Повторите, пожалуйста, дословно часть отрывка о «Переписке с друзьями» от слов «Такимъ-образомъ видимъ, что, напечатавъ» до слов «къ этому же времени.».

------ ПРЕДОСТАВЛЕННЫЙ ОТРЫВОК ------

Такимъ-образомъ видимъ, что, напечатавъ «Переписку съ друзьями», Гоголь мало-по-малу убѣдился въ безполезности и даже неосновательности этой книги, отъ которой онъ такъ много ожидалъ, пока она еще только готовилась къ печати. Это разочарованіе замѣтно и съ письмахъ его къ другимъ лицамъ, относящихся къ этому же времени.

Такъ, въ письмѣ къ А. П. Плетневу отъ 22-го февраля 1817, онъ говоритъ уже совсѣмъ не въ томъ тонѣ объ этой книгѣ, въ какомъ говорилъ о ней прежде: «Мнѣ бы хотѣлось, чтобъ хотя два-три человѣка прочли мою книгу въ связи, всю сплошь. Это мнѣ очень нужно (NB. объ „общемъ добрѣ“ ужь нѣтъ рѣчи), что этими статьями я хотѣлъ не столько учить другихъ, но самому многому учиться, потому-что — говорю тебѣ не ложъ — мнѣ нужно слишкомъ-много набраться отъ умныхъ людей, чтобъ написать какъ слѣдуетъ мои „Мертвыя Души“, которыя, право, могутъ быть очень-нужная у насъ вещь и притомъ дѣльная вещь. Мнѣ нужно много практическихъ и положительныхъ свѣдѣній, которыя я думалъ вызвать этими статьями — именно затѣмъ, чтобъ быть такъ же ясну и просту въ „М. Д.“, какъ неясенъ и загадоченъ въ этой книгѣ моей. Нужно взять изъ нашей же земли людей, изъ нашего же собственнаго тѣла, такъ, чтобъ читатель почувствовалъ, что это именно взято изъ того самаго матеріала, изъ котораго и онъ самъ составленъ. Иначе не будутъ живы образы и не произведутъ благотворнаго дѣйствія». То же самое почти онъ повторяетъ и далѣе: «Увидать свѣтъ, эти статьи должны были только затѣмъ, чтобъ доставить мнѣ замѣчанія» («Зап.» II, 89 — 91).

------ ВЫДЕРЖКИ ИЗ ДАННЫХ ------

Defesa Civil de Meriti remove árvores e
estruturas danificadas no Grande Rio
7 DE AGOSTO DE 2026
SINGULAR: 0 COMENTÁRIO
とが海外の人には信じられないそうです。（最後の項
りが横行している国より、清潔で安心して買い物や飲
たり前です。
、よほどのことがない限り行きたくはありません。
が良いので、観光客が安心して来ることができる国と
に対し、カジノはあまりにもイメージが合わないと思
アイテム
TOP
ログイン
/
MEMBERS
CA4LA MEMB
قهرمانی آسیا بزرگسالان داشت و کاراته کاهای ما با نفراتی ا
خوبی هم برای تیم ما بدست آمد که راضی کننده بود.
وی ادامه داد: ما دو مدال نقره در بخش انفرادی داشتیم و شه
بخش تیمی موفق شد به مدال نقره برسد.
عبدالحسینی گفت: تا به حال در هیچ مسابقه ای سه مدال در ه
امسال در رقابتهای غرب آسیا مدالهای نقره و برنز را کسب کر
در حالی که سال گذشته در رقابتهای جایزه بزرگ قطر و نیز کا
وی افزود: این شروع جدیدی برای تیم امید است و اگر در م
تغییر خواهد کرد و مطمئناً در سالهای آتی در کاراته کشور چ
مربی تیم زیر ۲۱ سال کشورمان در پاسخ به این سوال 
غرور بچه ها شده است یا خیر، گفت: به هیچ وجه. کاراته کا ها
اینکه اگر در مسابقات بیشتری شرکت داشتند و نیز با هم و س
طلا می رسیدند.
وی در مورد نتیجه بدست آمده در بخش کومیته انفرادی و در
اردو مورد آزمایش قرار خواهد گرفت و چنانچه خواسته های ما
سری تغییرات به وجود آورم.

------
------ ВЫДЕРЖКИ ИЗ ДАННЫХ ------

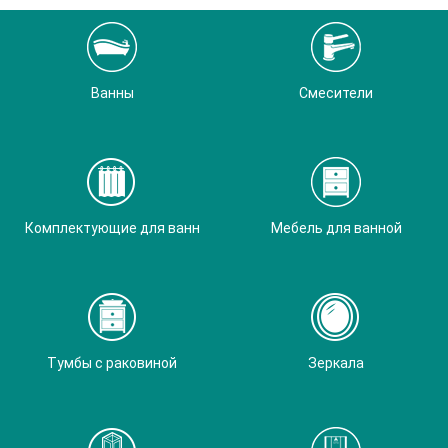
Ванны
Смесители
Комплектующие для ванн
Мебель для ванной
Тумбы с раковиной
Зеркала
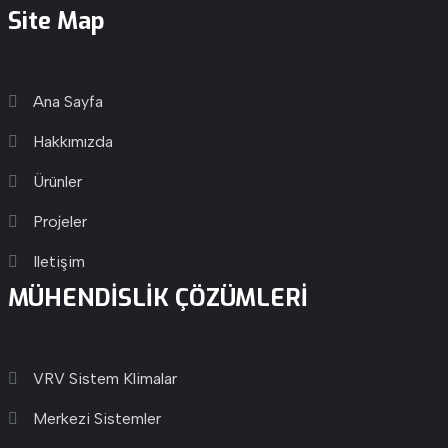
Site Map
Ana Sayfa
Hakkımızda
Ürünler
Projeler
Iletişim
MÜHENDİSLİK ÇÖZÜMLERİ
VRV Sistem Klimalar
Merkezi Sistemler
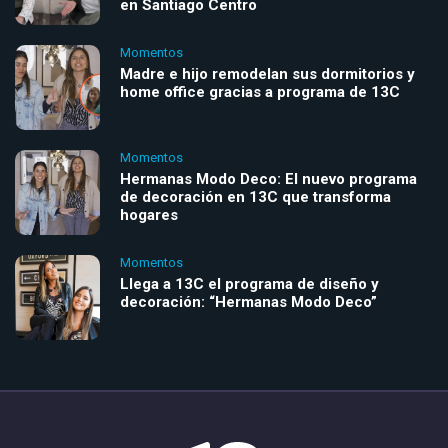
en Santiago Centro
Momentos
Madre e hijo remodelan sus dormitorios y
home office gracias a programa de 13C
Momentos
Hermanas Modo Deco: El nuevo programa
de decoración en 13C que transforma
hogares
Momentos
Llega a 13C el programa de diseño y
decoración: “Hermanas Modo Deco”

------
------ ВЫДЕРЖКИ ИЗ ДАННЫХ ------

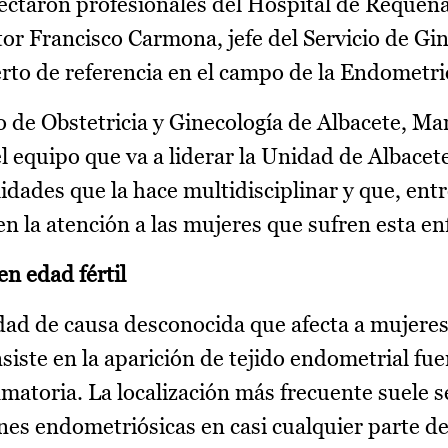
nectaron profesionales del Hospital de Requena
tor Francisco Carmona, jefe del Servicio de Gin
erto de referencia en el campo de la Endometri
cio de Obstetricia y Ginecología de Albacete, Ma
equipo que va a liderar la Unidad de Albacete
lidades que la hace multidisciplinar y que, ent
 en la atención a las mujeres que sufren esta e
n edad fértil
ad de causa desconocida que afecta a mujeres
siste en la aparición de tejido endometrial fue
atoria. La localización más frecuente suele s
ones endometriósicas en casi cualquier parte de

------

РЕЗУЛЬТАТ УПРАЖНЕНИЯ:
Такимъ-образомъ видимъ, что, напечатавъ «Переписку съ друзьями», Гоголь мало-по-малу убѣдился въ безполезности и даже неосновательности этой книги, отъ которой онъ такъ много ожидалъ, пока она еще только готовилась къ печати. Это разочарованіе замѣтно и съ письмахъ его къ другимъ лицамъ, относящихся къ этому же времени.